Long Anna-May, Smith-Williams Jonathan, Mayell Sarah, Couriel Jon, Jones Matthew O, Losty Paul D
Department of Paediatric Surgery, Alder Hey Children's Hospital NHS Foundation Trust, Liverpool, UK.
Medical School University of Liverpool, Liverpool, UK.
J Pediatr Surg. 2016 Apr;51(4):588-91. doi: 10.1016/j.jpedsurg.2015.07.022. Epub 2015 Aug 12.
Children with empyema are managed at our center using a protocol-driven clinical care pathway. Chemical fibrinolysis is deployed as first-line management for significant pleural disease. We therefore examined clinical outcome(s) to benchmark standards of care while analyzing disease severity with introduction of the pneumococcal conjugate vaccine.
Medical case-records of children managed at a UK pediatric center were surveyed from Jan 2006 to Dec 2012. Binary logistic regression was utilized to study failure of fibrinolytic therapy. The effects of age, comorbidity, number of days of intravenous antibiotics prior to drainage and whether initial imaging showed evidence of necrotizing disease were also studied.

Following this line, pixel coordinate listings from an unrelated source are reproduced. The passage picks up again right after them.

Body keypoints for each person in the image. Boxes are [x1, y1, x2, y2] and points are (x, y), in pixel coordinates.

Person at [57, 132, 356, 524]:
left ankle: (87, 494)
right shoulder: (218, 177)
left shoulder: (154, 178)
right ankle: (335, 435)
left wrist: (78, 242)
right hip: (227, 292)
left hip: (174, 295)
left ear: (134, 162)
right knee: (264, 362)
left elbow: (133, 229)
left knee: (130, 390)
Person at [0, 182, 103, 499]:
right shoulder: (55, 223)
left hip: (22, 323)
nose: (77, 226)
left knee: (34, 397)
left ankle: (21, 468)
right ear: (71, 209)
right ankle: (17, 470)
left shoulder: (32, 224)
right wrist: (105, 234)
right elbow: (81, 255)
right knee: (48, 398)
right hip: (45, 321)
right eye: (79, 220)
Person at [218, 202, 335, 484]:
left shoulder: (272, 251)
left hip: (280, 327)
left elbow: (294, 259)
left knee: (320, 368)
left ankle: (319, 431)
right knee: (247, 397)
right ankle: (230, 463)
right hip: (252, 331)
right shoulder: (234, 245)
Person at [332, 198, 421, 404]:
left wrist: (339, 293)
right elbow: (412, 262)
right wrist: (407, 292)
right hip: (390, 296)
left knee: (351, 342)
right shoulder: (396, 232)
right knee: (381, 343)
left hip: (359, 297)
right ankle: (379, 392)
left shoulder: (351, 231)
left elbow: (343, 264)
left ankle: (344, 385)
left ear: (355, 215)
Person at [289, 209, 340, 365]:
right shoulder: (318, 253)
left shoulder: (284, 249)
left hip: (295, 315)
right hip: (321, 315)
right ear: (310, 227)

A total of 239 children were treated [age range 4months-19years; median 4years]. A decreasing number of patients presenting year-on-year since 2006 with complicated pleural infections was observed. The majority of children were successfully managed without surgery using antibiotics alone (27%) or a fine-bore chest-drain and urokinase (71%). Only 2% of cases required primary thoracotomy. 14.7% cases failed fibrinolysis and required a second intervention. The only factor predictive of failure and need for surgery was suspicion of necrotizing disease on initial imaging (P=0.002, OR 8.69).
Pediatric patients with pleural empyema have good outcomes when clinical care is led by a multidisciplinary team and protocol driven care pathway. Using a 'less is best' approach few children require surgery.

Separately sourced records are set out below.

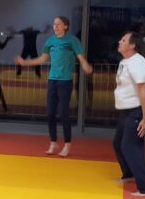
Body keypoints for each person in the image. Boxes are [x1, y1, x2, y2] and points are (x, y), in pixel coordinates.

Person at [15, 16, 92, 157]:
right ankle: (53, 142)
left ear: (66, 26)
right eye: (54, 24)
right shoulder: (50, 41)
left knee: (63, 113)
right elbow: (42, 59)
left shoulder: (72, 40)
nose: (55, 26)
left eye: (58, 24)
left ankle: (67, 144)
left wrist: (85, 64)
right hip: (52, 80)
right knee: (50, 113)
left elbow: (80, 57)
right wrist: (25, 63)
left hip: (65, 81)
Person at [114, 31, 145, 196]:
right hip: (126, 110)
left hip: (137, 110)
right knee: (118, 143)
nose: (120, 41)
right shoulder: (125, 61)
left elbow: (142, 91)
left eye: (123, 40)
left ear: (132, 45)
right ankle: (129, 174)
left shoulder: (138, 63)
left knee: (130, 146)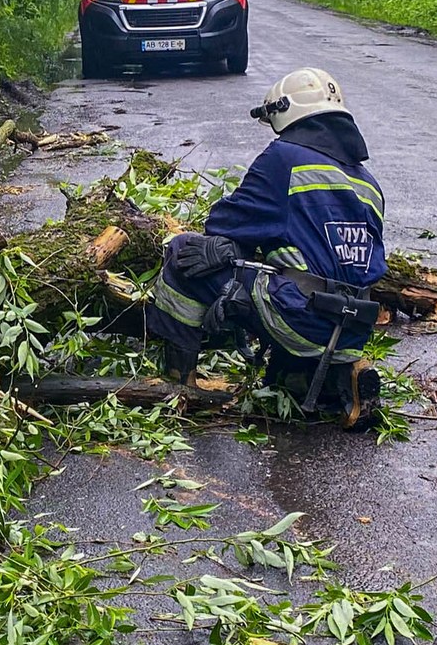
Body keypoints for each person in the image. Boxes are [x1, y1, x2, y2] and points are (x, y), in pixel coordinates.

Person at [146, 67, 387, 427]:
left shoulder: (285, 159)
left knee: (186, 252)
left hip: (302, 318)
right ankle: (339, 375)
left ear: (287, 114)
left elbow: (224, 225)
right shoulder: (368, 182)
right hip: (353, 328)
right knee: (291, 303)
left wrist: (236, 252)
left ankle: (179, 382)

在我们中心,采用基于方案驱动的临床护理路径来管理脓胸患儿。化学纤维蛋白溶解疗法被用作严重胸膜疾病的一线治疗方法。因此,我们在引入肺炎球菌结合疫苗时,通过分析疾病严重程度来检查临床结果,以对标护理标准。
对2006年1月至2012年12月在英国一家儿科中心接受治疗的儿童的病历进行调查。采用二元逻辑回归研究纤维蛋白溶解疗法的失败情况。还研究了年龄、合并症、引流前静脉使用抗生素的天数以及初始影像学检查是否显示坏死性疾病的证据等因素的影响。
共治疗了239名儿童[年龄范围4个月至19岁;中位数4岁]。观察到自2006年以来,出现复杂性胸膜感染的患者数量逐年减少。大多数儿童仅使用抗生素(27%)或细孔胸腔引流管和尿激酶(71%)就成功治愈,无需手术。只有2%的病例需要进行初次开胸手术。14.7%的病例纤维蛋白溶解治疗失败,需要进行二次干预。唯一预测治疗失败和手术需求的因素是初始影像学检查怀疑有坏死性疾病(P = 0.002,比值比8.69)。
当由多学科团队主导临床护理并采用方案驱动的护理路径时,小儿胸膜脓胸患者的治疗效果良好。采用“越少越好”的方法,很少有儿童需要手术。